Constant Mesh Gear Box
In case of constant mesh type of gear box all the gears of main shaft are constantly meshed to the corresponding gears on the counter shaft as shown in the figure below:
Similar to the sliding mesh gear box, the main shaft is splined in this case too. But since all the gears on the main shaft are meshed, these are free to rotate on the splined main shaft. To transmit power an arrangement of fixed dog clutch and sliding dog clutch is used. The arrangement is shown as in the fig 15.2 below.

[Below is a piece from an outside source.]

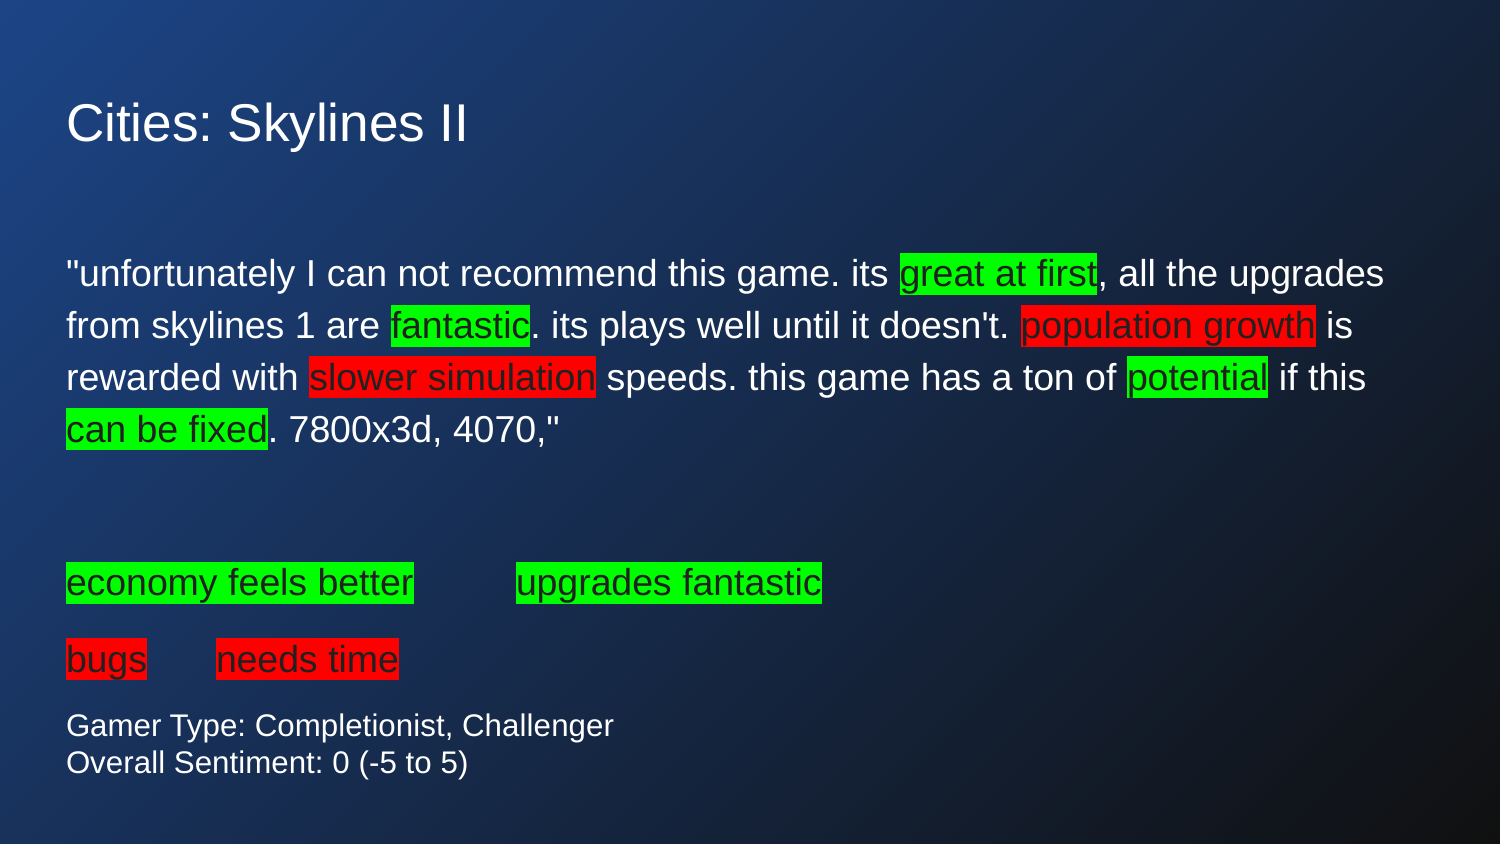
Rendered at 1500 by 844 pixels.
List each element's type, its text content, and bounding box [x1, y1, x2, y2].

As mentioned before, the main shaft gears are free to rotate on the main shaft. The fixed dog clutch, placed between two gears is splined from inside in such a way that its rotation is associated with the main shaft i.e. when the fixed dog clutch rotates, the main shaft rotates and vice versa. During the neutral position, the sliding dog sits on the fixed dog clutch (as shown in Fig 15.2). Now when the gear A is to be meshed, the sliding dog clutch is moved to the left so that it locks the movement of the gear to that of the fixed dog clutch. Now the gear is meshed to the corresponding gear of the counter shaft. When this gear gets locked to the fixed dog clutch, the power from the gear is transmitted to the main shaft through the fixed dog clutch. All this while the other gears continue to rotate freely on the main shaft without any interference. In this case all the gears on the main shaft are meshed to the corresponding gears of the counter shaft. These gears are of helical type. The advantages the helical gears offer as compared to spur gears is that in case of helical gears the contact starts with a point contact thus there is less noise and it also has more area of the gear teeth in contact leading to stronger gears and higher amount of torque that can be transmitted.
While engaging the gears from neutral position, when the clutch is engaged, all the gears on main and counter shafts are rotating, but all the sliding dog clutches are in neutral position. Now to engage the gear, the clutch is disengaged, but the gears are still rotating because of their momentum, the selected sliding dog clutch is moved as per requirement towards the gear that is to be engaged. As the relative motion between the gear and the dog clutches reduces, the sliding dog clutch engages with the selected gear and the clutch can be gradually engaged.
In case of the constant mesh gear box, the clutch has to be pressed twice while moving from one gear to another. This is done in such a way that the clutch is pressed once for moving from the gear to neutral position and the second time for moving from neutral to other gear. This process of pressing the clutch twice is called double de-clutching.
Synchromesh Gear Box
Synchromesh is an advancement over the constant mesh gear box. A synchronizing unit is provided to assisting in the gear changing.